I put the Napa HO alt on a 97. 155 amp, worked great. It was a huge improvement over the stock 105. I did blow a bearing in it, they provided a replacement no problem. For a few more bucks, I would have gone with a 200 amp plus unit from DB Electric or similar builder.

The cable kit is ESSENTIAL. No sense in putting a HO alt in without it. If you source the components yourself, you can probably save a few bucks on that side.


----------



## basher (Nov 13, 2004)

2COR517;1125367 said:


> They are also available with dual terminals which simplifies wiring.
> 
> I love dual terminal batteries. Also allows the battery to act as a filter to protect electronics from voltage overload.
> 
> The cable kit is ESSENTIAL. No sense in putting a HO alt in without it. If you source the components yourself, you can probably save a few bucks on that side.


Even if you don't swap alternators (I would) a cable kit will make your existing alternator more efficient. It would be a waste to up-grade alternators and not up-grade the cables.

A higher amp Alt. will make things much simplier than a dual system, easier to get parts and you're not "stealing" HP (not much) from the engine.


----------



## 496 BB (Feb 11, 2010)

B&B;1125311 said:


> If we had the technology, would you rather have a fuel tank in the bed capable of storing 500 gallon of fuel....or a machine that would make fuel on the go as needed to keep the tank full?

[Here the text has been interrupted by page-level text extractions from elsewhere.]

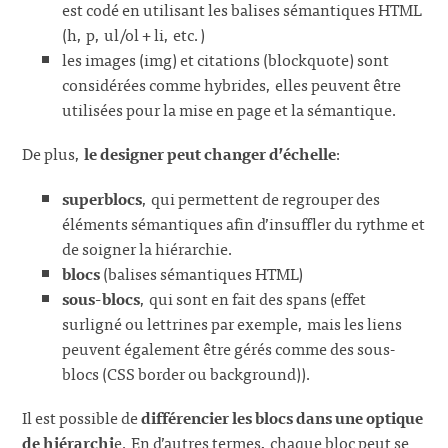
est codé en utilisant les balises sémantiques HTML
(h, p, ul/ol + li, etc.)
les images (img) et citations (blockquote) sont
considérées comme hybrides, elles peuvent être
utilisées pour la mise en page et la sémantique.
De plus,
le designer peut changer d’échelle
:
superblocs
, qui permettent de regrouper des
éléments sémantiques afin d’insuffler du rythme et
de soigner la hiérarchie.
blocs
(balises sémantiques HTML)
sous-blocs
, qui sont en fait des spans (effet
surligné ou lettrines par exemple, mais les liens
peuvent également être gérés comme des sous-
blocs (CSS border ou background)).
Il est possible de
différencier les blocs dans une optique
de hiérarchi
e. En d’autres termes, chaque bloc peut se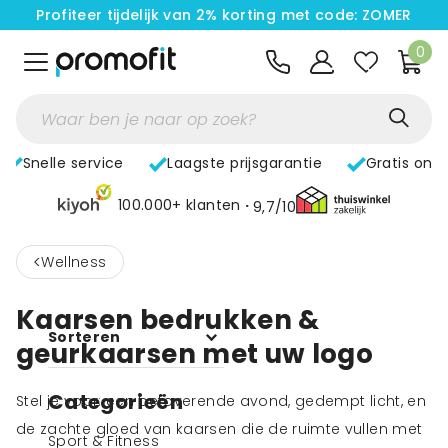
Profiteer tijdelijk van 2% korting met code: ZOMER
0
Snelle service
Laagste prijsgarantie
Gratis ont
100.000+ klanten
9,7/10
<
Wellness
Kaarsen bedrukken &
Sorteren
geurkaarsen met uw logo
Categorieën
Stel je voor: een betoverende avond, gedempt licht, en
de zachte gloed van kaarsen die de ruimte vullen met
Sport & Fitness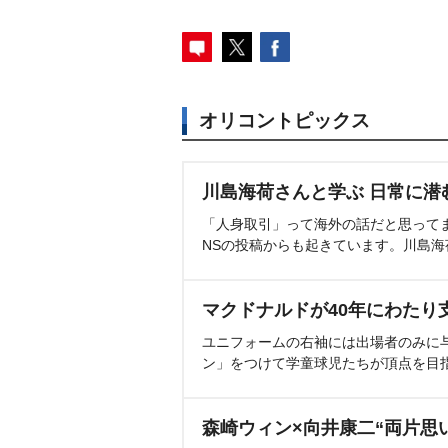
オリコントピックス
川島海荷さんと学ぶ 日常に潜
「人身取引」って海外の話だと思って
NSの投稿からも起きています。川島
マクドナルドが40年にわたり
ユニフォームの右袖には出場者のみに
ン」をつけて学童球児たちが頂点を目
森崎ウィン×向井康二“両片思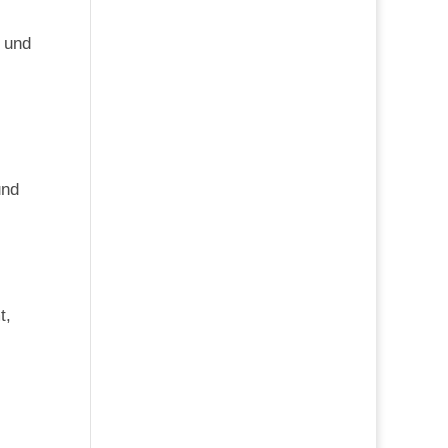
 und
und
t,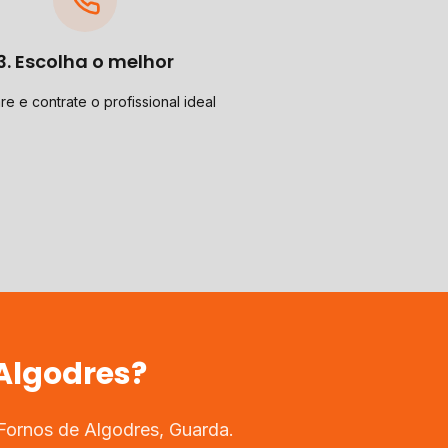
3. Escolha o melhor
e e contrate o profissional ideal
Algodres
?
Fornos de Algodres
,
Guarda
.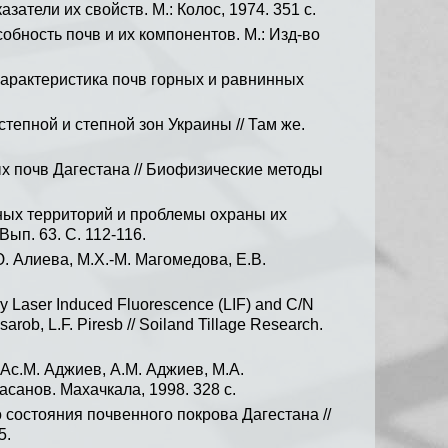
атели их свойств. М.: Колос, 1974. 351 с.
обность почв и их компонентов. М.: Изд-во
характеристика почв горных и равнинных
епной и степной зон Украины // Там же.
х почв Дагестана // Биофизические методы
ных территорий и проблемы охраны их
ып. 63. С. 112-116.
 Алиева, М.Х.-М. Магомедова, Е.В.
 by Laser Induced Fluorescence (LIF) and C/N
ssarob, L.F. Piresb // Soiland Tillage Research.
Ас.М. Аджиев, A.M. Аджиев, М.А.
Гасанов. Махачкала, 1998. 328 с.
 состояния почвенного покрова Дагестана //
5.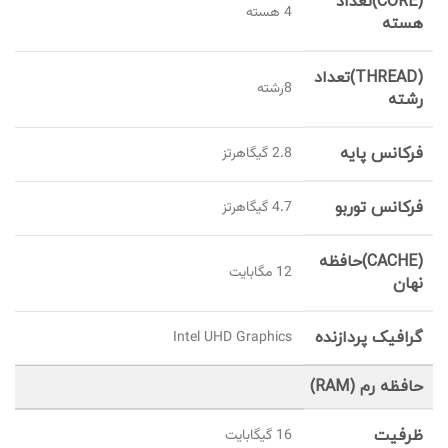
(CORE)تعداد
4 هسته
هسته
(THREAD)تعداد
8رشته
رشته
فرکانس پایه
2.8 گیگاهرتز
فرکانس توربو
4.7 گیگاهرتز
(CACHE)حافظه
12 مگابایت
نهان
گرافیک پردازنده
Intel UHD Graphics
حافظه رم (RAM)
ظرفیت
16 گيگابايت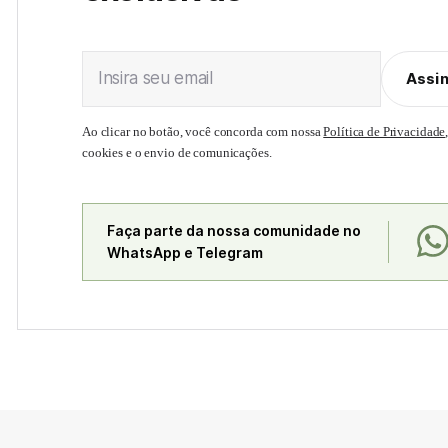
Insira seu email
Assi
Ao clicar no botão, você concorda com nossa
Política de Privacidade
cookies e o envio de comunicações.
Faça parte da nossa comunidade no
WhatsApp e Telegram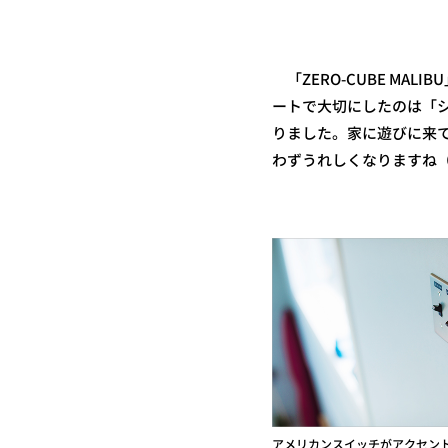
「ZERO-CUBE M
ートで大切にしたのは「
りました。家に遊びに来
わずうれしくなりますね
アメリカンスイッチがアクセン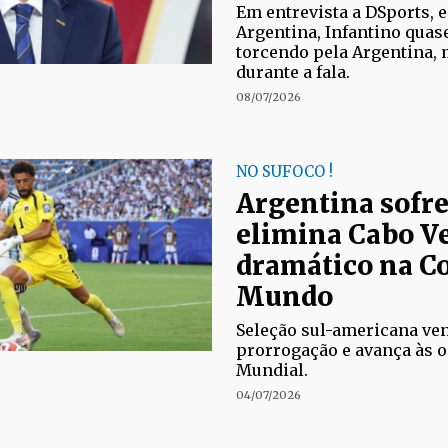
Em entrevista a DSports, 
Argentina, Infantino quas
torcendo pela Argentina, 
durante a fala.
08/07/2026
NO SUFOCO !
Argentina sofr
elimina Cabo V
dramático na C
Mundo
Seleção sul-americana ven
prorrogação e avança às oi
Mundial.
04/07/2026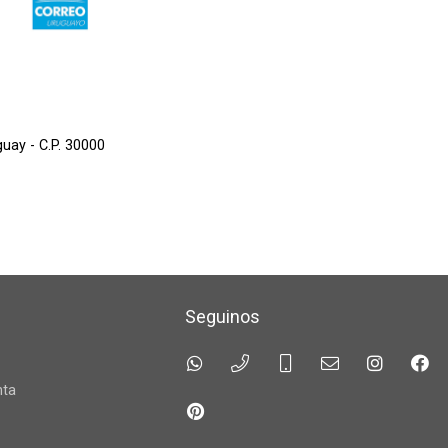
guay - C.P. 30000
Seguinos
a
nta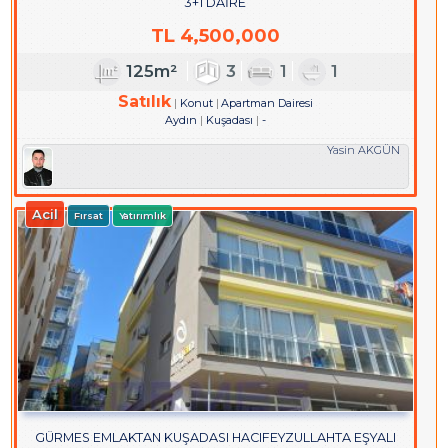
3+1 DAİRE
TL
4,500,000
125m²
3
1
1
Satılık
Konut
Apartman Dairesi
Aydın
Kuşadası
-
Yasin AKGÜN
Acil
Fırsat
Yatırımlık
GÜRMES EMLAKTAN KUŞADASI HACIFEYZULLAHTA EŞYALI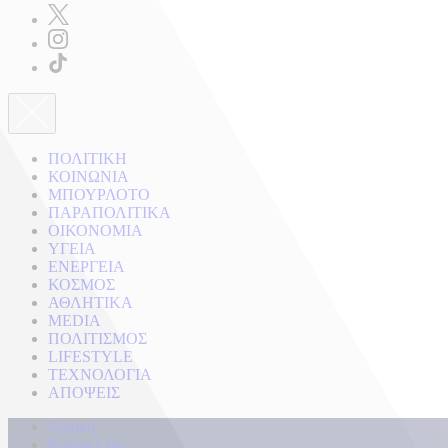
ΠΟΛΙΤΙΚΗ
ΚΟΙΝΩΝΙΑ
ΜΠΟΥΡΛΟΤΟ
ΠΑΡΑΠΟΛΙΤΙΚΑ
ΟΙΚΟΝΟΜΙΑ
ΥΓΕΙΑ
ΕΝΕΡΓΕΙΑ
ΚΟΣΜΟΣ
ΑΘΛΗΤΙΚΑ
MEDIA
ΠΟΛΙΤΙΣΜΟΣ
LIFESTYLE
ΤΕΧΝΟΛΟΓΙΑ
ΑΠΟΨΕΙΣ
Αρχική
Kontra Live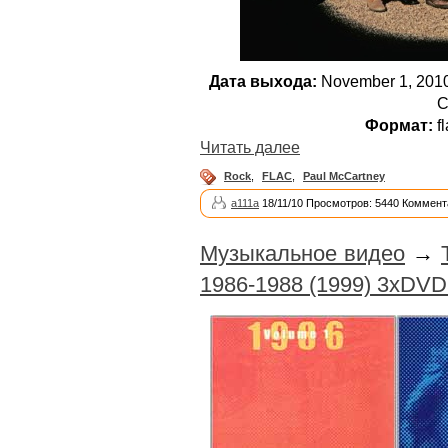
Дата выхода:
November 1, 2010
C
Формат:
fl
Читать далее
Rock
,
FLAC
,
Paul McCartney
a111a
18/11/10 Просмотров: 5440 Коммент
Музыкальное видео
→
1986-1988 (1999) 3xDVD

I would like the gas tank please. The fuel making machine would NEVER be able to keep up with me OR you :laughing:


----------



## basher (Nov 13, 2004)

B&B;1125311 said:


> If we had the technology, would you rather have a fuel tank in the bed capable of storing 500 gallon of fuel....or a machine that would make fuel *on the go as needed* to keep the tank full? .





496 BB;1125485 said:


> I would like the gas tank please. The fuel making machine would NEVER be able to keep up with me OR you :laughing:


I think he covered that base.


----------



## Raconteur (Oct 3, 2010)

If Dodge can offer a 220 amp alt in the 4500 + . Everyone should have it as an option in the 2500s and higher


----------



## 496 BB (Feb 11, 2010)

basher;1125550 said:


> I think he covered that base.


Yeaaaa that was an inside joke 

We both have same gas suckers.


----------



## Ctll (Jan 2, 2008)

I went with the dual alt kit for a few reasons. The dual kit lets you use standard alt from the parts store so if one goes down you can change it fast without waiting on shipping. As long as they are the same amps. I carry the belt from the single alt system in my truck also so if one of them quits in the middle of the night I can change the belt and run only one. If the wrong one quits you have to switch the drivers side one to the passenger side to do this, as only the passanger side alt will run with the single belt. just my two cents and it has worked well for me so far.


----------